Jeudi, la Région wallonne a lancé les discussions de rachat des 282 hectares de terrains laissés libres suite à l’arrêt de la phase à chaud par Arcelor Mittal en 2013. Ce sont des terrains superbement situés pour une future réindustrialisation de la région liégeoise.

16 hectares aussi à Marchin
Sont concernés les 180 hectares du site de Chertal, comme l’écrivait l’Écho ce mercredi. Mais aussi les trois fois 34 hectares du haut-fourneau B, de la cokerie à Ougrée et du HF6 à Seraing. Des terrains qui appartiennent toujours à Arcelor Mittal qui a obligation de les dépolluer avant de les réutiliser ou de les revendre. Sont concernés également les 16 hectares du site de Marchin
« Ces terrains sont non seulement bien situés et très bien équipés, explique Willy Borsus, le ministre wallon de l’Économie, mais ils rencontrent aussi toute notre ambition d’assainir d’anciens sites industriels pour ne pas en ouvrir d’autres sur des terres agricoles. Et de recréer un tissu industriel en Wallonie pour ne plus dépendre régulièrement de l’étranger.»

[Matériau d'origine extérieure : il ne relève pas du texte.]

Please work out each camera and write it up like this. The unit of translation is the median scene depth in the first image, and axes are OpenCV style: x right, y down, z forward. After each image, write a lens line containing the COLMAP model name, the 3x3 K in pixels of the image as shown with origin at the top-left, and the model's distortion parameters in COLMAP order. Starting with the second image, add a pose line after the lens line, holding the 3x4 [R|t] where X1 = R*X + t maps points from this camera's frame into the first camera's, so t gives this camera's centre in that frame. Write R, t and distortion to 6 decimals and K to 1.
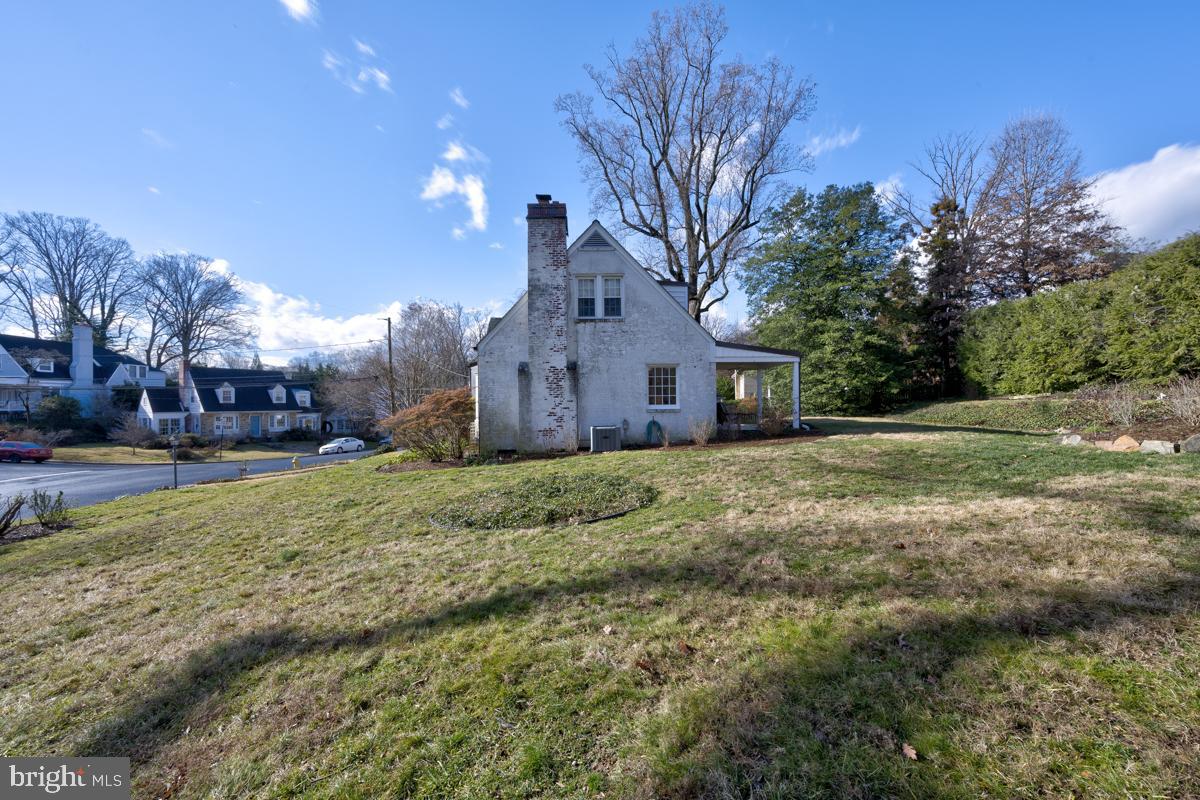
lens RADIAL K [[475.4, 0, 600.6], [0, 475.4, 403.4], [0, 0, 1]] dist [-0.001661, 0.000707]
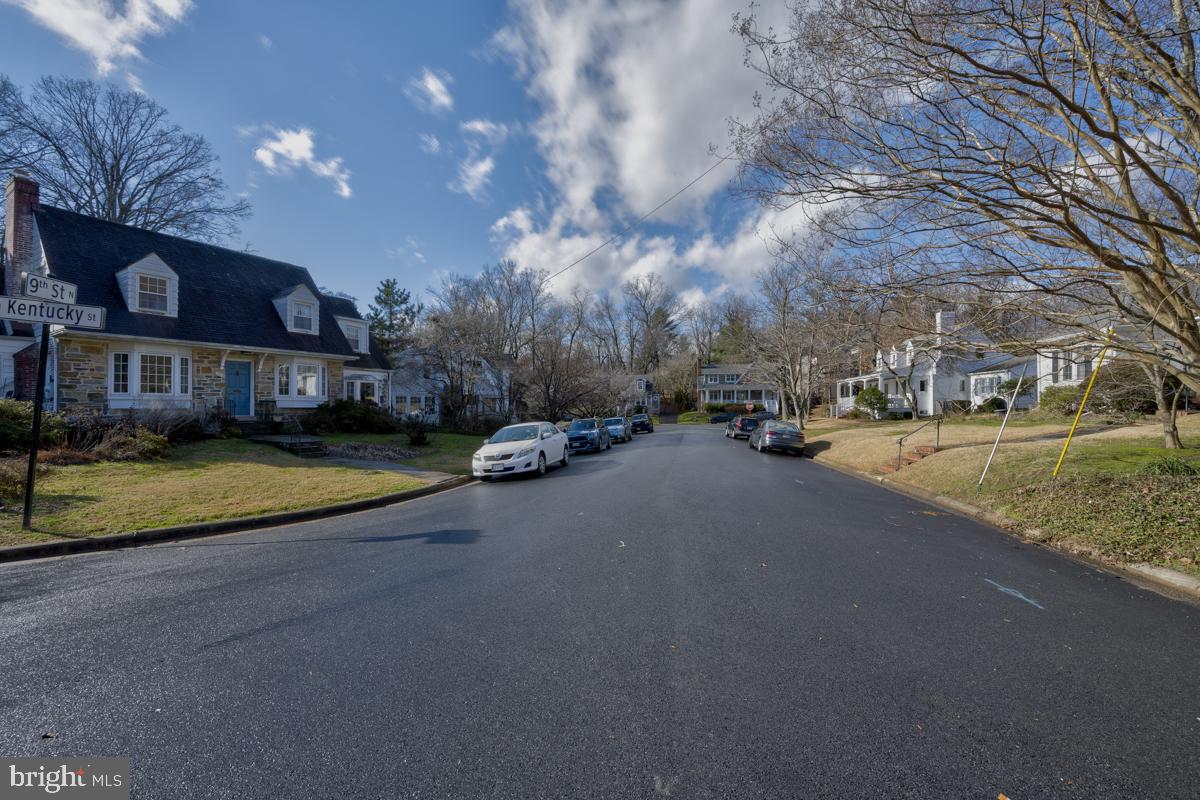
lens RADIAL K [[475.4, 0, 604.0], [0, 475.4, 401.6], [0, 0, 1]] dist [-0.001661, 0.000707]
pose [[0.999440, 0.012830, 0.030920, -0.832704], [-0.012688, 0.999908, -0.004765, 0.099140], [-0.030978, 0.004370, 0.999511, 1.140234]]
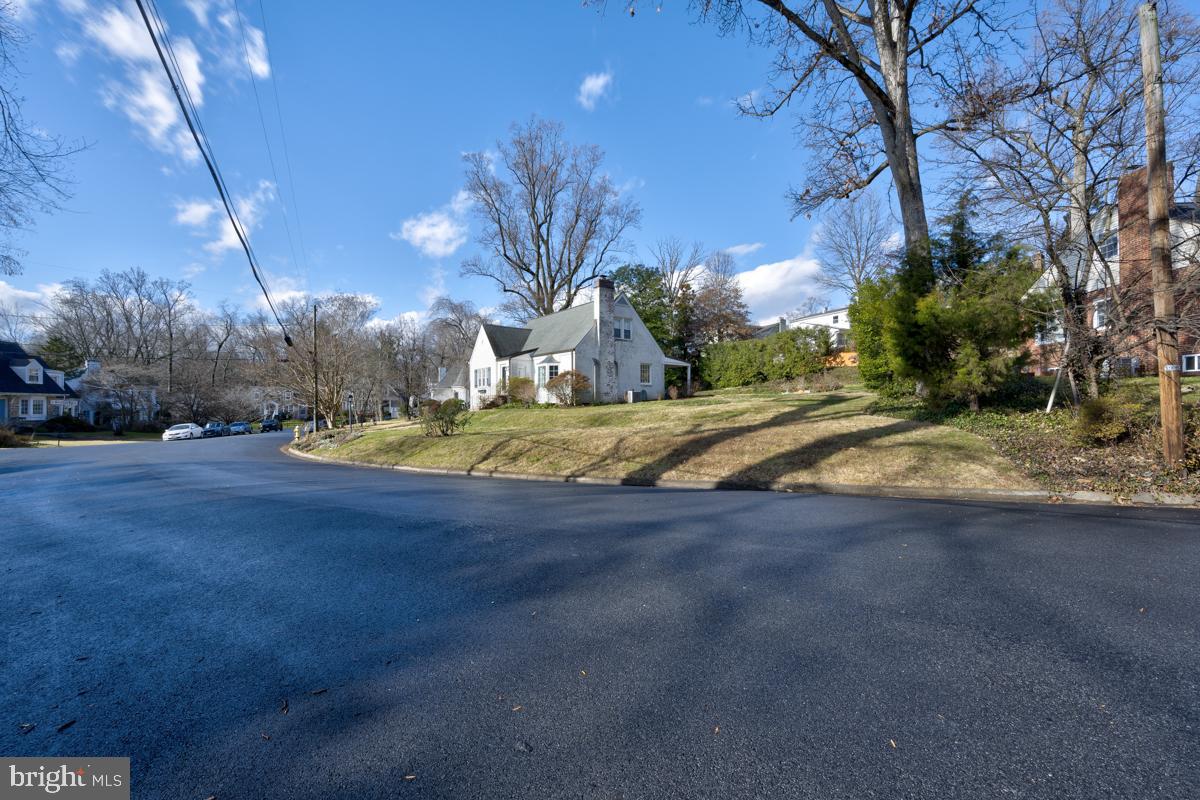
lens RADIAL K [[475.4, 0, 604.7], [0, 475.4, 398.2], [0, 0, 1]] dist [-0.001661, 0.000707]
pose [[0.804175, 0.016007, 0.594176, -0.724897], [-0.003717, 0.999753, -0.021903, 0.068074], [-0.594380, 0.015405, 0.804036, -0.337035]]
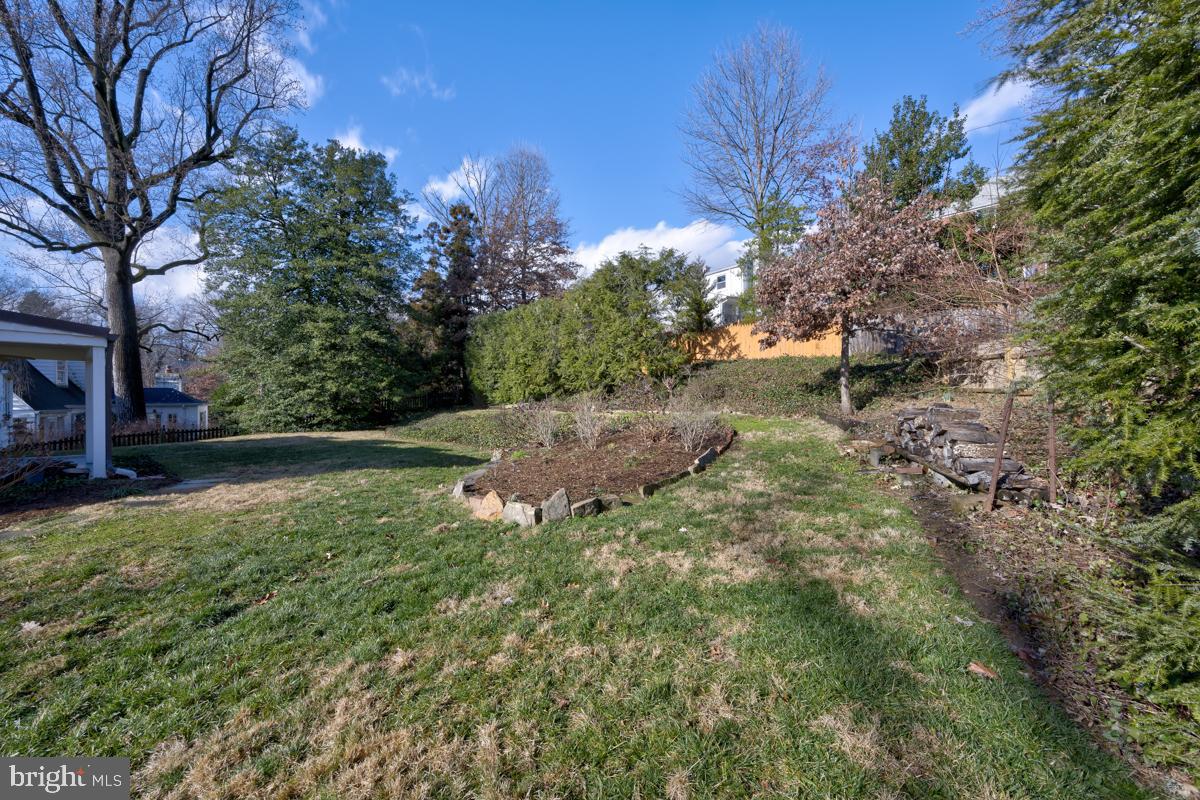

« C’est une très bonne nouvelle qui ouvre des perspectives. On va sans doute mettre en place un groupe de travail », se félicite le bourgmestre de Marchin, Eric Lomba.

« Sur l’ensemble du site sidérurgique, anciennement les Tôleries Delloye Matthieu (TDM), deux portions ont déjà été vendues : un grand hall et l’ancienne bascule à la limite de Huy. Il reste la ligne d’électrozingage HP5 qui est toujours en activité. La Région va racheter les anciens bureaux, les halls HP3 et HP4 qui ont été mis sous cocon en 2014 et toute une série de petits halls aux alentours de l’église. Le problème est qu’il n’y a toujours pas eu d’analyses de sols pour déterminer l’importance de la pollution. Elle ne serait pas si importante que cela selon Charles Delloye, le dernier directeur avant le rachat d’Arcelor. Si la Région reprend la main, on saura enfin clairement ce qui peut être fait sur ce site installé en pleine nature », explique Eric Lomba.